• **EXERCISE DATA**
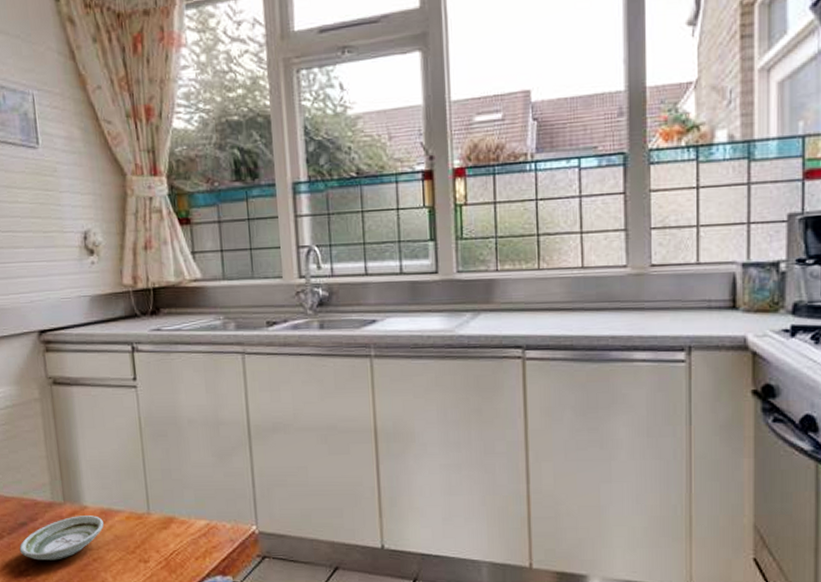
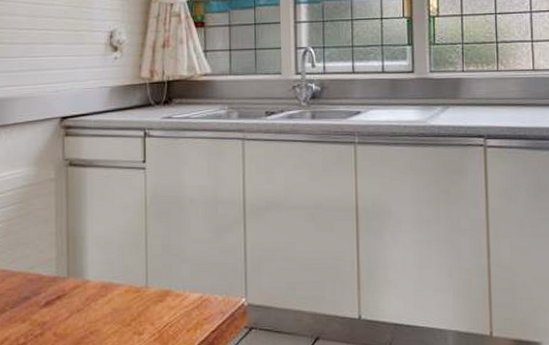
saucer: present [19,515,105,561] -> none [20,289,104,334]

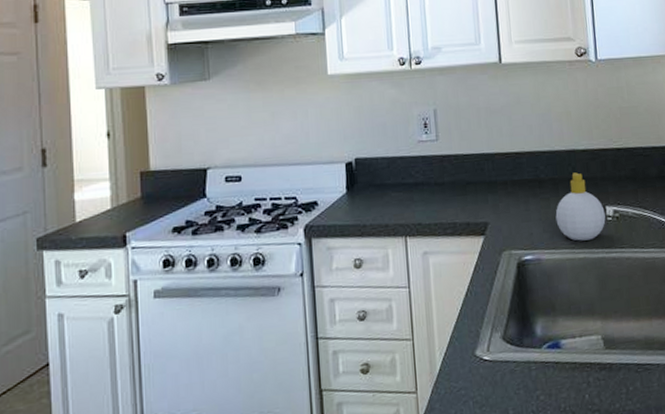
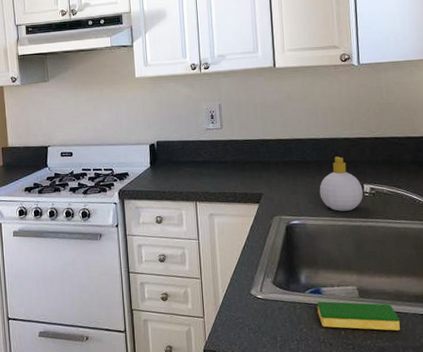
dish sponge: none [555,354,652,392] -> present [317,301,400,331]

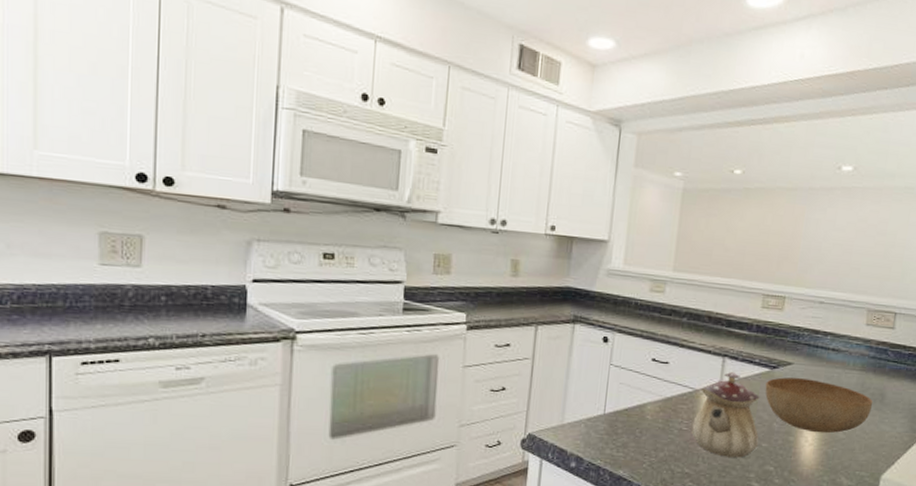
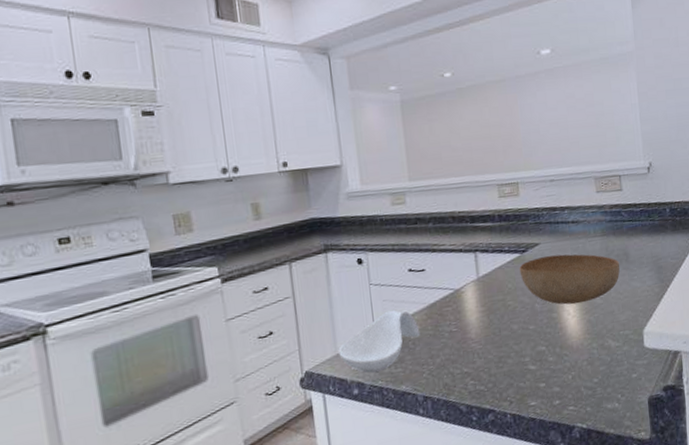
spoon rest: none [563,394,650,451] -> present [337,310,420,373]
teapot: present [691,371,760,458] -> none [461,264,527,348]

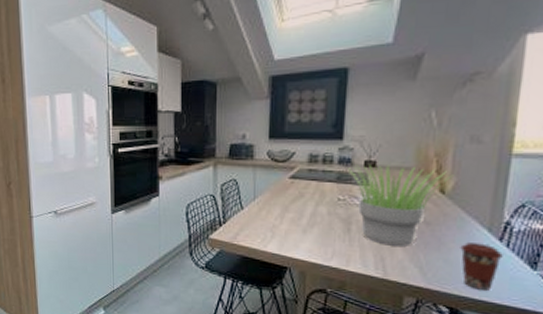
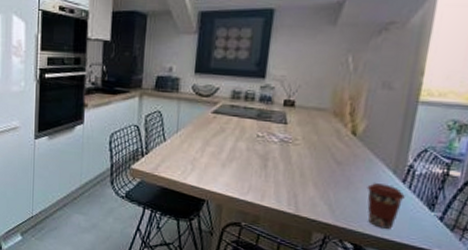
potted plant: present [347,165,452,246] -> none [267,103,364,184]

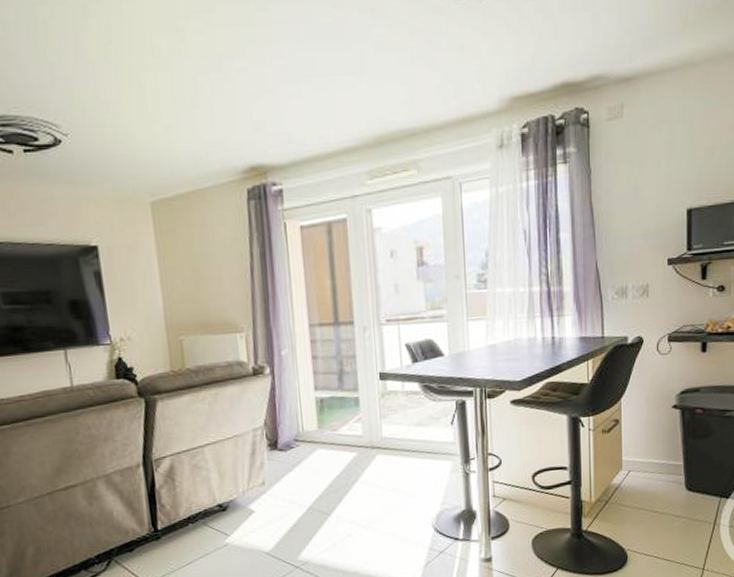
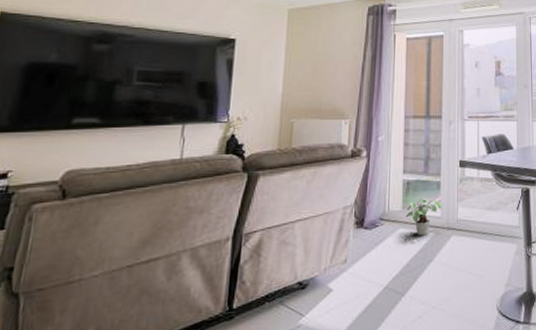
potted plant: none [323,416,363,456] -> present [406,198,442,236]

• **TRY IT**
This task calls for the lines from the line containing "teapot: present [691,371,760,458]" through the end of the listing, set down exactly and only, with pictures omitted.

• **RESULT OF THE EXERCISE**
teapot: present [691,371,760,458] -> none [461,264,527,348]

potted plant: present [347,165,452,246] -> none [267,103,364,184]

potted plant: none [323,416,363,456] -> present [406,198,442,236]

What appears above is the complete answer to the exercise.